Goal of the exercise:
Repeat each entry in the listing word for word.

::: Provided entries

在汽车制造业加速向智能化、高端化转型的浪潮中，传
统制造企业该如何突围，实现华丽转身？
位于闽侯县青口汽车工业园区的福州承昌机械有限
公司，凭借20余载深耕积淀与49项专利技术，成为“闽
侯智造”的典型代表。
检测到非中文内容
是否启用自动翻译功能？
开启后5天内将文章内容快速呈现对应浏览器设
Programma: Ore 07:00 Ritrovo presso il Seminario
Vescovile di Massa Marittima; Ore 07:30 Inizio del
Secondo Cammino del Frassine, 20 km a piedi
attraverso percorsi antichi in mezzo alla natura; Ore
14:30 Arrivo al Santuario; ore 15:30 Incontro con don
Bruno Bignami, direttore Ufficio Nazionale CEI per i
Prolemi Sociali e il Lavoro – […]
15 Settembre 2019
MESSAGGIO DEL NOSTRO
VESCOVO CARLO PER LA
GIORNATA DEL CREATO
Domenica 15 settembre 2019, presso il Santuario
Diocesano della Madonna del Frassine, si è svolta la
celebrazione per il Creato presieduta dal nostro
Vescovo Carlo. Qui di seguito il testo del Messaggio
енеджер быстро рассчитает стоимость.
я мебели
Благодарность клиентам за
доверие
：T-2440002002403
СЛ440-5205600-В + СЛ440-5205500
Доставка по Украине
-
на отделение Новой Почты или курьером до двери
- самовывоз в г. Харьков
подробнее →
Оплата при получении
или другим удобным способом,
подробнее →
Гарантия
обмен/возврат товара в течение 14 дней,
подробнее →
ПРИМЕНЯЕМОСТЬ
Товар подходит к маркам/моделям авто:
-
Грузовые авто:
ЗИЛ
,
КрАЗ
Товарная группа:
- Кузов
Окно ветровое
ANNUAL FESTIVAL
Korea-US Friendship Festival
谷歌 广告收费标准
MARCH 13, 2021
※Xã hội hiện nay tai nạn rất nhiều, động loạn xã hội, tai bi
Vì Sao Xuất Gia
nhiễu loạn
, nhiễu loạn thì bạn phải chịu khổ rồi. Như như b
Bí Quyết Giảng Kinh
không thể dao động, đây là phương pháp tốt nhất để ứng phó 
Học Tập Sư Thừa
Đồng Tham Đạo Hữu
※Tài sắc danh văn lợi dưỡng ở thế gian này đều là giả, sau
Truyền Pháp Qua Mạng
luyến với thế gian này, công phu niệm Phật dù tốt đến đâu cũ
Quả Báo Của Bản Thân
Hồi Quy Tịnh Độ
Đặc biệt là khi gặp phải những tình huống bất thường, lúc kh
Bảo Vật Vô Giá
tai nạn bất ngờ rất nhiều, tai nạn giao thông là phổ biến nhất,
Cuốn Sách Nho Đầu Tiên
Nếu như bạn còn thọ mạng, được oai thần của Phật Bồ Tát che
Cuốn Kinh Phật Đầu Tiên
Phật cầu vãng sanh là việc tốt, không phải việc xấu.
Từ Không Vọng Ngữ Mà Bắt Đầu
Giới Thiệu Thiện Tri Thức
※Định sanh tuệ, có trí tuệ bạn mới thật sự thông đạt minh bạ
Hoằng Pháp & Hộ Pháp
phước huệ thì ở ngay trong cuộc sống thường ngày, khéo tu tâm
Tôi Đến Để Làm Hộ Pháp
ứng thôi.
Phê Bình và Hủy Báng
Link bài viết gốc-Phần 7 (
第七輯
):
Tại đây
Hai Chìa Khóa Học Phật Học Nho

::::::

Written answer:
在汽车制造业加速向智能化、高端化转型的浪潮中，传
统制造企业该如何突围，实现华丽转身？
位于闽侯县青口汽车工业园区的福州承昌机械有限
公司，凭借20余载深耕积淀与49项专利技术，成为“闽
侯智造”的典型代表。
检测到非中文内容
是否启用自动翻译功能？
开启后5天内将文章内容快速呈现对应浏览器设
Programma: Ore 07:00 Ritrovo presso il Seminario
Vescovile di Massa Marittima; Ore 07:30 Inizio del
Secondo Cammino del Frassine, 20 km a piedi
attraverso percorsi antichi in mezzo alla natura; Ore
14:30 Arrivo al Santuario; ore 15:30 Incontro con don
Bruno Bignami, direttore Ufficio Nazionale CEI per i
Prolemi Sociali e il Lavoro – […]
15 Settembre 2019
MESSAGGIO DEL NOSTRO
VESCOVO CARLO PER LA
GIORNATA DEL CREATO
Domenica 15 settembre 2019, presso il Santuario
Diocesano della Madonna del Frassine, si è svolta la
celebrazione per il Creato presieduta dal nostro
Vescovo Carlo. Qui di seguito il testo del Messaggio
енеджер быстро рассчитает стоимость.
я мебели
Благодарность клиентам за
доверие
：T-2440002002403
СЛ440-5205600-В + СЛ440-5205500
Доставка по Украине
-
на отделение Новой Почты или курьером до двери
- самовывоз в г. Харьков
подробнее →
Оплата при получении
или другим удобным способом,
подробнее →
Гарантия
обмен/возврат товара в течение 14 дней,
подробнее →
ПРИМЕНЯЕМОСТЬ
Товар подходит к маркам/моделям авто:
-
Грузовые авто:
ЗИЛ
,
КрАЗ
Товарная группа:
- Кузов
Окно ветровое
ANNUAL FESTIVAL
Korea-US Friendship Festival
谷歌 广告收费标准
MARCH 13, 2021
※Xã hội hiện nay tai nạn rất nhiều, động loạn xã hội, tai bi
Vì Sao Xuất Gia
nhiễu loạn
, nhiễu loạn thì bạn phải chịu khổ rồi. Như như b
Bí Quyết Giảng Kinh
không thể dao động, đây là phương pháp tốt nhất để ứng phó 
Học Tập Sư Thừa
Đồng Tham Đạo Hữu
※Tài sắc danh văn lợi dưỡng ở thế gian này đều là giả, sau
Truyền Pháp Qua Mạng
luyến với thế gian này, công phu niệm Phật dù tốt đến đâu cũ
Quả Báo Của Bản Thân
Hồi Quy Tịnh Độ
Đặc biệt là khi gặp phải những tình huống bất thường, lúc kh
Bảo Vật Vô Giá
tai nạn bất ngờ rất nhiều, tai nạn giao thông là phổ biến nhất,
Cuốn Sách Nho Đầu Tiên
Nếu như bạn còn thọ mạng, được oai thần của Phật Bồ Tát che
Cuốn Kinh Phật Đầu Tiên
Phật cầu vãng sanh là việc tốt, không phải việc xấu.
Từ Không Vọng Ngữ Mà Bắt Đầu
Giới Thiệu Thiện Tri Thức
※Định sanh tuệ, có trí tuệ bạn mới thật sự thông đạt minh bạ
Hoằng Pháp & Hộ Pháp
phước huệ thì ở ngay trong cuộc sống thường ngày, khéo tu tâm
Tôi Đến Để Làm Hộ Pháp
ứng thôi.
Phê Bình và Hủy Báng
Link bài viết gốc-Phần 7 (
第七輯
):
Tại đây
Hai Chìa Khóa Học Phật Học Nho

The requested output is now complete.